> **WRITTEN TASK**: Copy out the whole LICS 2004 abstract page below, word for word, from its first line to its last.

> **QUOTED TEXT**:
☆ ☆ ☆ ☆ ☆ ☆ ☆

Nineteenth Annual IEEE Symposium on

Logic in Computer Science (LICS 2004)

Paper: The Succinctness of First-Order Logic on Linear Orders (at LICS 2004)

Authors: Martin Grohe Nicole Schweikardt

Abstract

Succinctness is a natural measure for comparing the strength of different logics. Intuitively, a logic L₁ is more succinct than another logic L₂ if all properties that can be expressed in L₂ can be expressed in L₁ by formulas of (approximately) the same size, but some properties can be expressed in L₁ by (significantly) smaller formulas. We study the succinctness of logics on linear orders that have the same expressive power as first-order logic. Our first theorem is concerned with the finite variable fragments of first-order logic. We prove that: (i) Up to a polynomial factor, the 2- and the 3-variable fragments of first-order logic on linear orders have the same succinctness. (ii) The 4-variable fragment is exponentially more succinct than the 3-variable fragment. Our second main result compares the succinctness of first-order logic on linear orders with that of monadic second-order logic. We prove that the fragment of monadic second-order logic that has the same expressiveness as first-order logic on linear orders is non-elementarily more succinct than first-order logic.

☆ ☆ ☆ ☆ ☆ ☆ ☆

> **LISTED ENTRIES**:
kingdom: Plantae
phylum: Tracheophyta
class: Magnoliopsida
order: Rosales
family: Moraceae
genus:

☆ ☆ ☆ ☆ ☆ ☆ ☆

> **SOLUTION TO THIS PROBLEM**:
Nineteenth Annual IEEE Symposium on

Logic in Computer Science (LICS 2004)

Paper: The Succinctness of First-Order Logic on Linear Orders (at LICS 2004)

Authors: Martin Grohe Nicole Schweikardt

Abstract

Succinctness is a natural measure for comparing the strength of different logics. Intuitively, a logic L₁ is more succinct than another logic L₂ if all properties that can be expressed in L₂ can be expressed in L₁ by formulas of (approximately) the same size, but some properties can be expressed in L₁ by (significantly) smaller formulas. We study the succinctness of logics on linear orders that have the same expressive power as first-order logic. Our first theorem is concerned with the finite variable fragments of first-order logic. We prove that: (i) Up to a polynomial factor, the 2- and the 3-variable fragments of first-order logic on linear orders have the same succinctness. (ii) The 4-variable fragment is exponentially more succinct than the 3-variable fragment. Our second main result compares the succinctness of first-order logic on linear orders with that of monadic second-order logic. We prove that the fragment of monadic second-order logic that has the same expressiveness as first-order logic on linear orders is non-elementarily more succinct than first-order logic.